Consider the statistical model $\left( E, \{\Bbb P_ \theta\}_{\theta \in \Theta}\right)$(with $\Theta \subseteq \Bbb R$) and a random i.i.d sample $X_1, \ldots, X_n$ from the true distribution $P_{\bar{\theta}}.$ Note that we fix the true parameter $\bar{\theta}$ to differentiate it from the generic $\theta$ that is used for denoting the elements in $\Theta.$ Let $\alpha \in (0, 1).$ Which of the following definitions of a confidence interval of level $1 - \alpha$ is the correct one? Could you point me to a reference on the correct definition?
A). An interval $\mathcal{I}_n$ whose boundaries do not depend on $\bar{\theta}$ (but are possibly a function of the sample) such that $\Bbb P_{\theta}(\mathcal{I}_n \ni \bar{\theta}) \geq 1 - \alpha \;\;\forall \;\theta \in \Theta.$
B). An interval $\mathcal{I}_n$ whose boundaries do not depend on $\bar{\theta}$ (but are possibly a function of the sample) such that $\Bbb P_{\theta}(\mathcal{I}_n \ni \theta) \geq 1 - \alpha \;\;\forall \;\theta \in \Theta.$
C). An interval $\mathcal{I}_n$ whose boundaries do not depend on $\bar{\theta}$ (but are possibly a function of the sample) such that $\Bbb P_{\bar{\theta}}(\mathcal{I}_n \ni \bar{\theta}) \geq 1 - \alpha.$
- 1,978
-
It's definitely not A (because such an interval need not exist, and it wouldn't be interesting if it did). And I believe B and C are fundamentally the same thing. – user469053 Sep 06 '22 at 15:39
-
@user469053 It is clear that B implies C but the converse does not hold. In any case, I am interested in the formal definition. Could you please help? – John D Sep 06 '22 at 18:46
-
1It's confusing what is meant by $P_\theta$ in B). You say that $\mathcal I_n$ is constructed using a sample from the true distribution $P_{\bar \theta}$, but I'm not sure if that's what you intend when you write $P_\theta(\theta \in \mathcal I_n)$. – user6247850 Sep 07 '22 at 02:02
-
If you are saying that C would hold, regardless of which value in the parameter space was the "true" value $\overline{\theta}$, then you have an implicit $\forall \overline{\theta}\in \Theta$ in $C$, yielding equivalence of B and C. – user469053 Sep 07 '22 at 16:23
3 Answers
After a cursory scan of some textbooks (Lehmann and Romano, "Testing Statistical Hypotheses" sec. 5.4; Keener, "Theoretical Statistics" sec. 9.4; or Wasserman "All of Statistics" sec 6.3.2), the most common definition seems to be (B).

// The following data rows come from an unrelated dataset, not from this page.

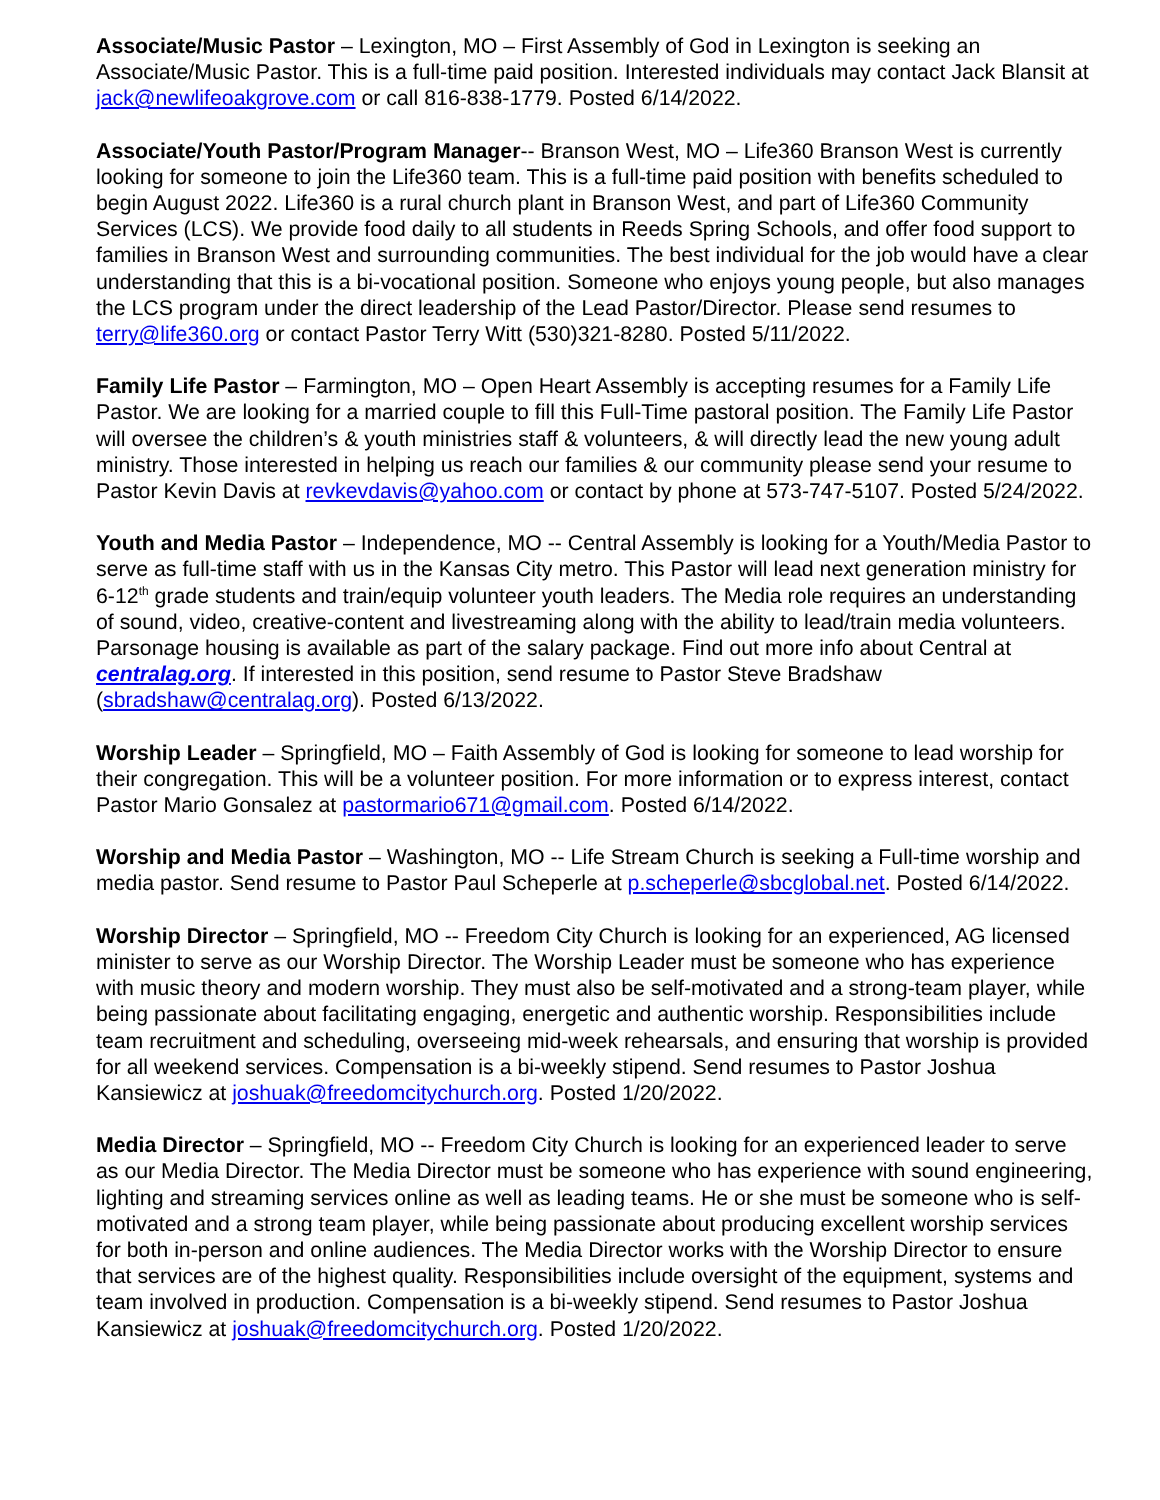Associate/Music Pastor – Lexington, MO – First Assembly of God in Lexington is seeking an Associate/Music Pastor. This is a full-time paid position. Interested individuals may contact Jack Blansit at jack@newlifeoakgrove.com or call 816-838-1779. Posted 6/14/2022.
Associate/Youth Pastor/Program Manager-- Branson West, MO – Life360 Branson West is currently looking for someone to join the Life360 team. This is a full-time paid position with benefits scheduled to begin August 2022. Life360 is a rural church plant in Branson West, and part of Life360 Community Services (LCS). We provide food daily to all students in Reeds Spring Schools, and offer food support to families in Branson West and surrounding communities. The best individual for the job would have a clear understanding that this is a bi-vocational position. Someone who enjoys young people, but also manages the LCS program under the direct leadership of the Lead Pastor/Director. Please send resumes to terry@life360.org or contact Pastor Terry Witt (530)321-8280. Posted 5/11/2022.
Family Life Pastor – Farmington, MO – Open Heart Assembly is accepting resumes for a Family Life Pastor. We are looking for a married couple to fill this Full-Time pastoral position. The Family Life Pastor will oversee the children’s & youth ministries staff & volunteers, & will directly lead the new young adult ministry. Those interested in helping us reach our families & our community please send your resume to Pastor Kevin Davis at revkevdavis@yahoo.com or contact by phone at 573-747-5107. Posted 5/24/2022.
Youth and Media Pastor – Independence, MO -- Central Assembly is looking for a Youth/Media Pastor to serve as full-time staff with us in the Kansas City metro. This Pastor will lead next generation ministry for 6-12<sup>th</sup> grade students and train/equip volunteer youth leaders. The Media role requires an understanding of sound, video, creative-content and livestreaming along with the ability to lead/train media volunteers. Parsonage housing is available as part of the salary package. Find out more info about Central at centralag.org. If interested in this position, send resume to Pastor Steve Bradshaw (sbradshaw@centralag.org). Posted 6/13/2022.
Worship Leader – Springfield, MO – Faith Assembly of God is looking for someone to lead worship for their congregation. This will be a volunteer position. For more information or to express interest, contact Pastor Mario Gonsalez at pastormario671@gmail.com. Posted 6/14/2022.
Worship and Media Pastor – Washington, MO -- Life Stream Church is seeking a Full-time worship and media pastor. Send resume to Pastor Paul Scheperle at p.scheperle@sbcglobal.net. Posted 6/14/2022.
Worship Director – Springfield, MO -- Freedom City Church is looking for an experienced, AG licensed minister to serve as our Worship Director. The Worship Leader must be someone who has experience with music theory and modern worship. They must also be self-motivated and a strong-team player, while being passionate about facilitating engaging, energetic and authentic worship. Responsibilities include team recruitment and scheduling, overseeing mid-week rehearsals, and ensuring that worship is provided for all weekend services. Compensation is a bi-weekly stipend. Send resumes to Pastor Joshua Kansiewicz at joshuak@freedomcitychurch.org. Posted 1/20/2022.
Media Director – Springfield, MO -- Freedom City Church is looking for an experienced leader to serve as our Media Director. The Media Director must be someone who has experience with sound engineering, lighting and streaming services online as well as leading teams. He or she must be someone who is self-motivated and a strong team player, while being passionate about producing excellent worship services for both in-person and online audiences. The Media Director works with the Worship Director to ensure that services are of the highest quality. Responsibilities include oversight of the equipment, systems and team involved in production. Compensation is a bi-weekly stipend. Send resumes to Pastor Joshua Kansiewicz at joshuak@freedomcitychurch.org. Posted 1/20/2022.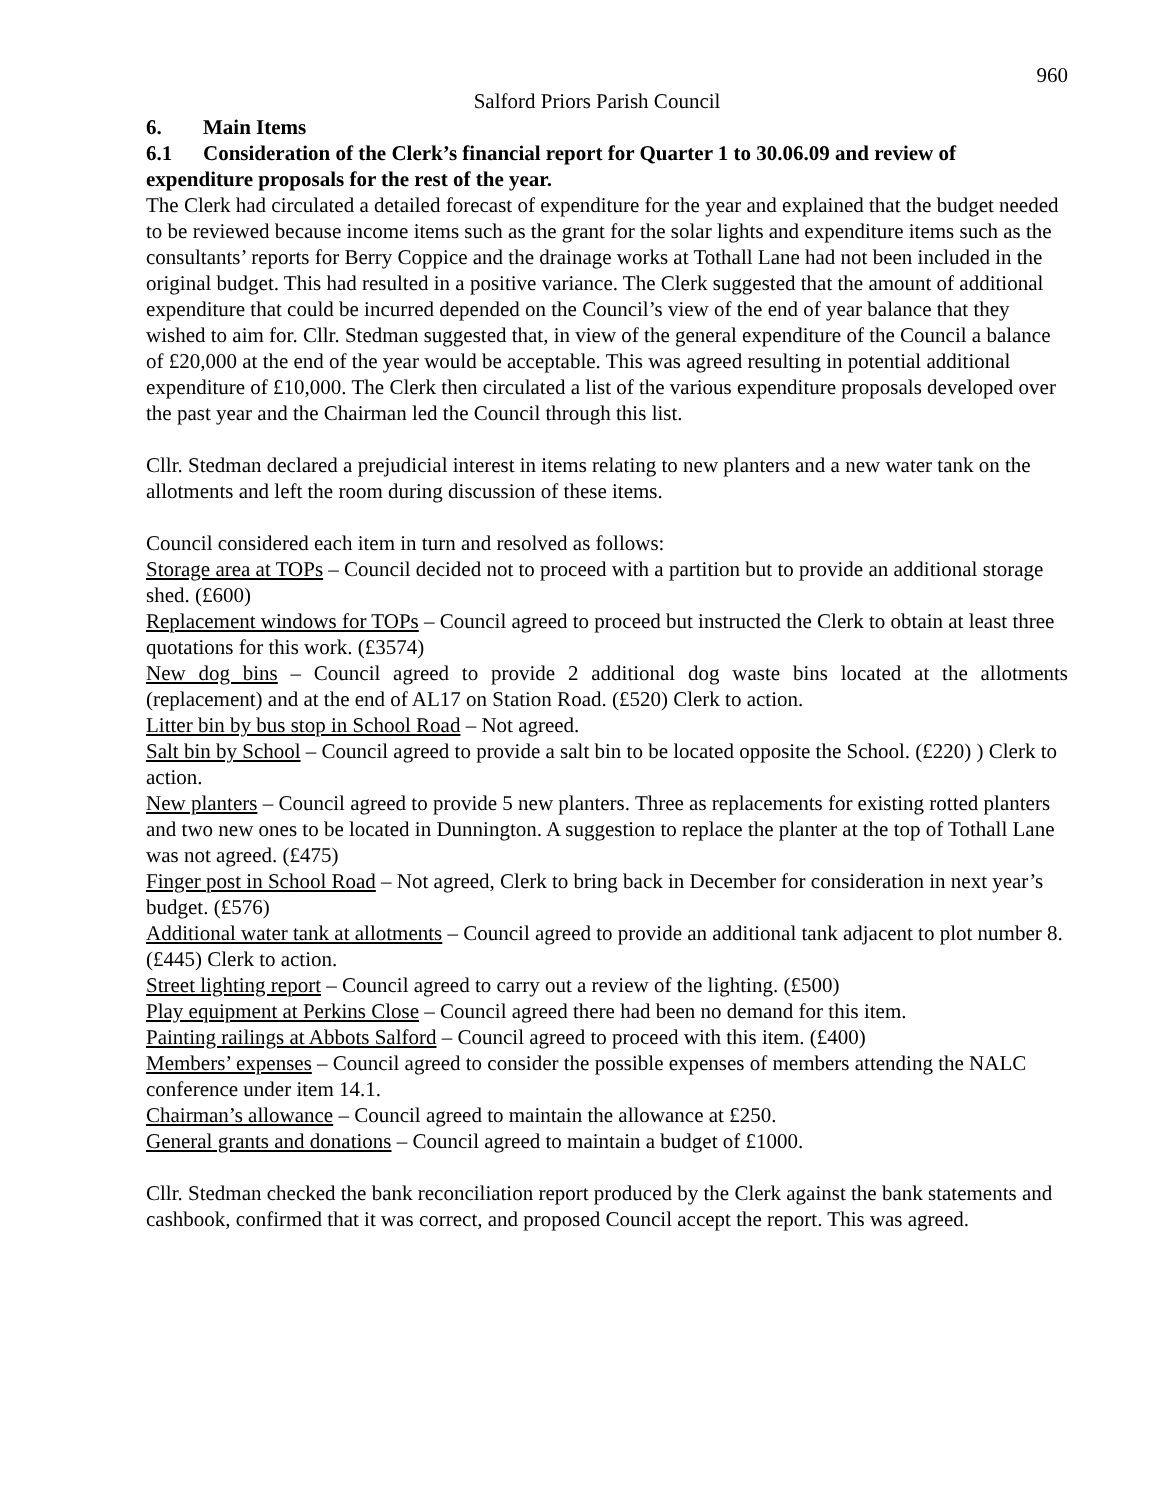960
Salford Priors Parish Council
6. Main Items
6.1 Consideration of the Clerk’s financial report for Quarter 1 to 30.06.09 and review of expenditure proposals for the rest of the year.
The Clerk had circulated a detailed forecast of expenditure for the year and explained that the budget needed to be reviewed because income items such as the grant for the solar lights and expenditure items such as the consultants’ reports for Berry Coppice and the drainage works at Tothall Lane had not been included in the original budget. This had resulted in a positive variance. The Clerk suggested that the amount of additional expenditure that could be incurred depended on the Council’s view of the end of year balance that they wished to aim for. Cllr. Stedman suggested that, in view of the general expenditure of the Council a balance of £20,000 at the end of the year would be acceptable. This was agreed resulting in potential additional expenditure of £10,000. The Clerk then circulated a list of the various expenditure proposals developed over the past year and the Chairman led the Council through this list.
Cllr. Stedman declared a prejudicial interest in items relating to new planters and a new water tank on the allotments and left the room during discussion of these items.
Council considered each item in turn and resolved as follows:
Storage area at TOPs – Council decided not to proceed with a partition but to provide an additional storage shed. (£600)
Replacement windows for TOPs – Council agreed to proceed but instructed the Clerk to obtain at least three quotations for this work. (£3574)
New dog bins – Council agreed to provide 2 additional dog waste bins located at the allotments (replacement) and at the end of AL17 on Station Road. (£520) Clerk to action.
Litter bin by bus stop in School Road – Not agreed.
Salt bin by School – Council agreed to provide a salt bin to be located opposite the School. (£220) ) Clerk to action.
New planters – Council agreed to provide 5 new planters. Three as replacements for existing rotted planters and two new ones to be located in Dunnington. A suggestion to replace the planter at the top of Tothall Lane was not agreed. (£475)
Finger post in School Road – Not agreed, Clerk to bring back in December for consideration in next year’s budget. (£576)
Additional water tank at allotments – Council agreed to provide an additional tank adjacent to plot number 8. (£445) Clerk to action.
Street lighting report – Council agreed to carry out a review of the lighting. (£500)
Play equipment at Perkins Close – Council agreed there had been no demand for this item.
Painting railings at Abbots Salford – Council agreed to proceed with this item. (£400)
Members’ expenses – Council agreed to consider the possible expenses of members attending the NALC conference under item 14.1.
Chairman’s allowance – Council agreed to maintain the allowance at £250.
General grants and donations – Council agreed to maintain a budget of £1000.
Cllr. Stedman checked the bank reconciliation report produced by the Clerk against the bank statements and cashbook, confirmed that it was correct, and proposed Council accept the report. This was agreed.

However, the intuitive definition for a confidence interval is an interval that contains the true parameter (ie $\bar{\theta}$) with a given probability, which suggests that (C) is the more appropriate definition, so why is it less common?
As you say, (B) implies (C). But if we are going to prove that (C) holds without knowing $\bar{\theta}$, the only way of doing this is to prove that it holds regardless of the true value of $\bar{\theta}$. But that's exactly what (B) means! Therefore, we might as well take (B) as the definition in the first place; despite being seemingly more restrictive, in practice we don't gain anything from a looser definition.
- 5,428
From Shao's Mathematical Statistics p. 471:
(...) $X=(X_1,...,X_n)$ denotes a sample from a population $P \in \mathcal{P}$; $\theta=\theta(P)$ denotes a functional from $\mathcal{P}$ to $\Theta\subset \mathcal{R}^k$ for a fixed integer $k$; and $C(X)$ denotes a confidence set for $\theta$, a set in $\mathcal{B}_\Theta$ (the class of Borel sets on $\Theta$). We adopt the basic concepts of confidence sets introduced in §2.4.3. In particular, $\inf_{P\in \mathcal{P}}P(\theta \in C(X))$ is the confidence coefficient of $C(X)$, and if the confidence coefficient of $C(X)$ is $\geq 1-\alpha$ for fixed $\alpha \in (0,1)$, then we say that $C(X)$ has significance level $1-\alpha$ or $C(X)$ is a level $1-\alpha$ confidence set.
and §2.4.3 at p. 129, where notation differs slightly:
Consider a real-valued $\vartheta$. If $C(X)=[\underline{\vartheta}(X),\overline{\vartheta}(X)]$ for a pair of real valued statistics $\underline{\vartheta}$ and $\overline{\vartheta}$, then $C(X)$ is called a confidence interval for $\vartheta$.
Also, from p. 129 again:
(...) $C(X)\in \mathcal{B}^k_\Theta$ depending only on the sample $X$.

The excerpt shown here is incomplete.